POP-UP EXHIBITION: Drunter und Drüber
Kuratiert von Madelaine Williams
Gezeigt werden Arbeiten von:
Paulina Aumayr, Emilia Auersperg, Milagro Chinaglia & Matilde Wall, Leonie Holtkamp
Mit der Ausstellung DRUNTER & DRÜBER stellt der kunstraum pro arte einer jungen Kuratorin und deren Auswahl an Künstler*innen die Räumlichkeiten zur Verfügung, um außerhalb des geplanten Jahresprogramm eine Pop-up Ausstellung zu veranstalten und somit frischen Wind in unseren Space zu bringen.
Drunter & Drüber thematisiert einen Zustand innerer und gesellschaftlicher Bewegung, in dem Gedanken, Erinnerungen und Erfahrungen nicht linear verlaufen, sondern sich überlagern, verschieben und erneut an die Oberfläche treten. Was lange verdrängt schien, wird in diesem Spannungsfeld wieder sichtbar und verändert bestehende Ordnungen. Der Titel verweist dabei weniger auf ein Moment des Chaos als auf einen Zustand der Durchlässigkeit, einen Raum, in dem Verborgenes, Verdrängtes und Übersehenes artikulierbar wird.

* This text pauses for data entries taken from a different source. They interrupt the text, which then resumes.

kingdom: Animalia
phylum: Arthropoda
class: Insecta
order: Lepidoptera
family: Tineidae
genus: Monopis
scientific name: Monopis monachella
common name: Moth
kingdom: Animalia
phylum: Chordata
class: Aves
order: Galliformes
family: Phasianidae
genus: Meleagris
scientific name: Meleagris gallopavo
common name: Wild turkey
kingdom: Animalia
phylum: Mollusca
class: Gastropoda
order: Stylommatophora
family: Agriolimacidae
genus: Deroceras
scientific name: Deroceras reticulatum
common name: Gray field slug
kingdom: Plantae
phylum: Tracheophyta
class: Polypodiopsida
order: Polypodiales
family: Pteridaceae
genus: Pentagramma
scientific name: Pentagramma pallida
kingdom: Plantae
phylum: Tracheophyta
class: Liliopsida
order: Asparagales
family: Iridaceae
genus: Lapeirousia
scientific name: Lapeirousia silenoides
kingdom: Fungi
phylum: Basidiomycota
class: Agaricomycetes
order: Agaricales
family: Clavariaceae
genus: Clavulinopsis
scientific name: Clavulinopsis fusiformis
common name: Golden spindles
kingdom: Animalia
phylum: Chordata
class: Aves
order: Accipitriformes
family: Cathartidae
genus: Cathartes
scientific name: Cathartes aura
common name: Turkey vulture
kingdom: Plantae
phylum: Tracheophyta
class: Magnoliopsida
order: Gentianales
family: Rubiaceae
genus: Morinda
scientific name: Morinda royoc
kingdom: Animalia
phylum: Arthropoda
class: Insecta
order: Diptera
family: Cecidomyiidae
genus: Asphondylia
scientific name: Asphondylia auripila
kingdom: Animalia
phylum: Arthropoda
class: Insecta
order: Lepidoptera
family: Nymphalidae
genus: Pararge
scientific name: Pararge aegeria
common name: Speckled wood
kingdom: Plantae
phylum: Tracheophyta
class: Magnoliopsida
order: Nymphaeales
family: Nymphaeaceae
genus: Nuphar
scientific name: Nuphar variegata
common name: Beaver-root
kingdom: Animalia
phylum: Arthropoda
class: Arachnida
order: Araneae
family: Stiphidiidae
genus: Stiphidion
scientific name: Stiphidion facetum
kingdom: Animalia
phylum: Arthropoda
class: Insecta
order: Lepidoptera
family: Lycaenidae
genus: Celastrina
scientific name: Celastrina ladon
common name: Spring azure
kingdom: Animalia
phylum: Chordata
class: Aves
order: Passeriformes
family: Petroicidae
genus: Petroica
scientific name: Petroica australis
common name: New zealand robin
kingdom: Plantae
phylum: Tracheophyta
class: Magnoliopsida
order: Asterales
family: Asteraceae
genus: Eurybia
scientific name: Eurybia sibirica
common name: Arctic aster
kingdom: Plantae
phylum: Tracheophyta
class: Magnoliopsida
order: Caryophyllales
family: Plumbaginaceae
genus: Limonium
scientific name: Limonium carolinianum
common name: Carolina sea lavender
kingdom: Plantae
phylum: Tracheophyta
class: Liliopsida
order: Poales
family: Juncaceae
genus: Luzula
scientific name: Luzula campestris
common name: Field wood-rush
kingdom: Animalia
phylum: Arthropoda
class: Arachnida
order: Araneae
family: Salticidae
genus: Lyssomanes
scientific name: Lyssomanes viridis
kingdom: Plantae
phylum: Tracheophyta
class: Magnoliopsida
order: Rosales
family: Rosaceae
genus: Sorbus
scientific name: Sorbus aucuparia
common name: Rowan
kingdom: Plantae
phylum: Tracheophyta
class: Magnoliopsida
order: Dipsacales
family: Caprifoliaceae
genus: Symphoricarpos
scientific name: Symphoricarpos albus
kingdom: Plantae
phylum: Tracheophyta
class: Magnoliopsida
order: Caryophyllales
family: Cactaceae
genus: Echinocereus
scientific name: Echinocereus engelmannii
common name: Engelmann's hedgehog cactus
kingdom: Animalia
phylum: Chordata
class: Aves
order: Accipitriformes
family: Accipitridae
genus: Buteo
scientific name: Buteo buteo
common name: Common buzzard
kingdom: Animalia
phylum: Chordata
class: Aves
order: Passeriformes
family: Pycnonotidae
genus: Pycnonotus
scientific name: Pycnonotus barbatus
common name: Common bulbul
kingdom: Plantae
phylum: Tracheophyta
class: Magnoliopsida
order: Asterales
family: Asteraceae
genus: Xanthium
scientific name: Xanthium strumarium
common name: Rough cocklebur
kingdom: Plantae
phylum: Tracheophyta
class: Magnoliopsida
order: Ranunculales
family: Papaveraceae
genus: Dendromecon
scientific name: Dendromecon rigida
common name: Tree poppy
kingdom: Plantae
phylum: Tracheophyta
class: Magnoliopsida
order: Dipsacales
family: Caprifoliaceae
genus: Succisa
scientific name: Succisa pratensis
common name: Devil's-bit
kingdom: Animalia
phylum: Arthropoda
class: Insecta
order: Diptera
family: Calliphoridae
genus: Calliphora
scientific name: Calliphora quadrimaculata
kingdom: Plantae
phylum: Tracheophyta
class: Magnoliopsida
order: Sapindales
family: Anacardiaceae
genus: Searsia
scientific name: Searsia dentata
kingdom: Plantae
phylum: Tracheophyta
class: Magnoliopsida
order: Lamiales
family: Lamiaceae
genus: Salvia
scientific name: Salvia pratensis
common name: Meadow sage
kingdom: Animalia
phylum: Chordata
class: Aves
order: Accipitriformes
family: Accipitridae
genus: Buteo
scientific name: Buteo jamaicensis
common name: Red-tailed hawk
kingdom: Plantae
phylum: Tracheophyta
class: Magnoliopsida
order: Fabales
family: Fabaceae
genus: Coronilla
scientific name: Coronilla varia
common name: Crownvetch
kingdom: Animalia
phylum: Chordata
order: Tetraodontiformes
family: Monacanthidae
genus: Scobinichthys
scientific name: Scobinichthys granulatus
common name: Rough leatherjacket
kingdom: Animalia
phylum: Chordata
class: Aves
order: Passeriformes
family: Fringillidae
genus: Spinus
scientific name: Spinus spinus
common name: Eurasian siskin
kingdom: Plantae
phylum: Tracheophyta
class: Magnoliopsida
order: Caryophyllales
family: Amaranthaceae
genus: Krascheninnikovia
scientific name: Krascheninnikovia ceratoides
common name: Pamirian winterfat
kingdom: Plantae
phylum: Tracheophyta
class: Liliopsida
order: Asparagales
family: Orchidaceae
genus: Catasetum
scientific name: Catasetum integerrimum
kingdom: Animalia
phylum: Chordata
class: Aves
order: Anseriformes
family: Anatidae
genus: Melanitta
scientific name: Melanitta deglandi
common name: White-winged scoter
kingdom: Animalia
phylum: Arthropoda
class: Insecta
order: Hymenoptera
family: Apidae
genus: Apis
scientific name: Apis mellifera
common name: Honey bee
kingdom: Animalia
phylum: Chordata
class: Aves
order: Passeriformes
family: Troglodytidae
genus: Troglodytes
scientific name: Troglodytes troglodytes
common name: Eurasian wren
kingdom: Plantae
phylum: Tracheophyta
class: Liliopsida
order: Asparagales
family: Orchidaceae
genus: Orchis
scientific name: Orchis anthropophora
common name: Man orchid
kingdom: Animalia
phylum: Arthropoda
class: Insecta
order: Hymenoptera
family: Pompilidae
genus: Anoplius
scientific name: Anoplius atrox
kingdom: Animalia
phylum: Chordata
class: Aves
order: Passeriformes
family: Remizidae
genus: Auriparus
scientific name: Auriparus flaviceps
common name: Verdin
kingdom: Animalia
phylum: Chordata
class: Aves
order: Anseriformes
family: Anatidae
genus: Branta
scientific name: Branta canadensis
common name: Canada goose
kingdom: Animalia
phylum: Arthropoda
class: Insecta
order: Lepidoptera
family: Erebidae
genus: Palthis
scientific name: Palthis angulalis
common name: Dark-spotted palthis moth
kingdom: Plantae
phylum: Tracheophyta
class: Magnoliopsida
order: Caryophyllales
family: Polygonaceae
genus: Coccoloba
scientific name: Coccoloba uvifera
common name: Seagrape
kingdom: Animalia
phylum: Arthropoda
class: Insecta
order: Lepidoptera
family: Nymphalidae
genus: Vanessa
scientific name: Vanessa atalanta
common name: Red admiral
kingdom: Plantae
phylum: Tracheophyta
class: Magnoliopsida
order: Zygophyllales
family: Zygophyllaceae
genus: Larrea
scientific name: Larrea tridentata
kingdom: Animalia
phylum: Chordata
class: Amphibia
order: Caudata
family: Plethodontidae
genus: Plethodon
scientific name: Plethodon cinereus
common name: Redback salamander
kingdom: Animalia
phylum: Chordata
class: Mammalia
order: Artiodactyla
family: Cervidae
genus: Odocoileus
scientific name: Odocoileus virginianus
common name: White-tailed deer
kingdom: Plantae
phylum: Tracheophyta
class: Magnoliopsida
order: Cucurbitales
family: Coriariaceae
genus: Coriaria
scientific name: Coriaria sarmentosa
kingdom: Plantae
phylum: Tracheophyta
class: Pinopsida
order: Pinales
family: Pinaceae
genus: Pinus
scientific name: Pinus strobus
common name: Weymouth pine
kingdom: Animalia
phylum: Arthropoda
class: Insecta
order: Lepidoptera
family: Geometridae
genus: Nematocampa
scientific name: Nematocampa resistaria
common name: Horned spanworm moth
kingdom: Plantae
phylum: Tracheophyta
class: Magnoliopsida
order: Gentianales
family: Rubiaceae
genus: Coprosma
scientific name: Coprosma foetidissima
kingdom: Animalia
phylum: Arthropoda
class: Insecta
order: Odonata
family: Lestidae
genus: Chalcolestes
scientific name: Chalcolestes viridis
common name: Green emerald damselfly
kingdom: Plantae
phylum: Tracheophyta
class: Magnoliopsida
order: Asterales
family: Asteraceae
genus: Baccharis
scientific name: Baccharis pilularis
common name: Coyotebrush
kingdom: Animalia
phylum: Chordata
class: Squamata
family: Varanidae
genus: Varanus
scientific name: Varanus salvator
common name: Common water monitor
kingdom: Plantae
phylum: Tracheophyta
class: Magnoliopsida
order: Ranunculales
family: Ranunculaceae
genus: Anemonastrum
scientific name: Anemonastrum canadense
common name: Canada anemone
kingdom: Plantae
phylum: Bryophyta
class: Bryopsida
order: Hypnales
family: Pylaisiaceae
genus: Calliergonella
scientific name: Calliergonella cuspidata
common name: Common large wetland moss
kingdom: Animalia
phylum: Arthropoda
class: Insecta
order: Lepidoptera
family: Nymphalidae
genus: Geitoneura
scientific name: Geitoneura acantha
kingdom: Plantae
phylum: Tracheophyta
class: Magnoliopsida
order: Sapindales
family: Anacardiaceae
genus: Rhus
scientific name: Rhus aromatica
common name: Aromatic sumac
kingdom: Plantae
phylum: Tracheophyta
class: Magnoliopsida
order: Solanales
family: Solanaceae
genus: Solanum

Ein zentraler Bezugspunkt innerhalb dieses Gedankengangs ist die Arbeit Ceramic Tears (2025) von Milagro Chinaglia und Matilde Wall. Der mit Keramiktränen überzogene Sarg erscheint als stiller Körper voller eingeschriebener Geschichten und markiert eine Schwelle zwischen Endlichkeit und Transformation. Als „final resting place“ evoziert das Werk eine leise Spannung zwischen Verlust, Erinnerung und einem möglichen Danach und macht jene Übergangszustände sichtbar, die sich der eindeutigen Zuschreibung entziehen. Die in der Ausstellung versammelten künstlerischen Positionen von Paulina Aumayr, Emilia Auersperg, Milagro Chinaglia, Matilde Wall und Leonie Holtkamp fügen sich in diesen konzeptuellen Rahmen ein. Ihre Arbeiten leisten sowohl einen materiellen als auch einen konzeptuellen Beitrag zum Verständnis von Drunter & Drüber und setzen sich mit feministischer Widerständigkeit, mit Prozessen des Werdens und Vergehens sowie mit Fragen von Existenz innerhalb gesellschaftlicher Strukturen auseinander. Aus einer weiblich gelesenen Perspektive verhandeln sie kollektive Machtverhältnisse ebenso wie individuelle Zustände von Sorge, Angst und Erschöpfung und eröffnen einen Raum, in dem innere wie äußere Spannungen sichtbar werden.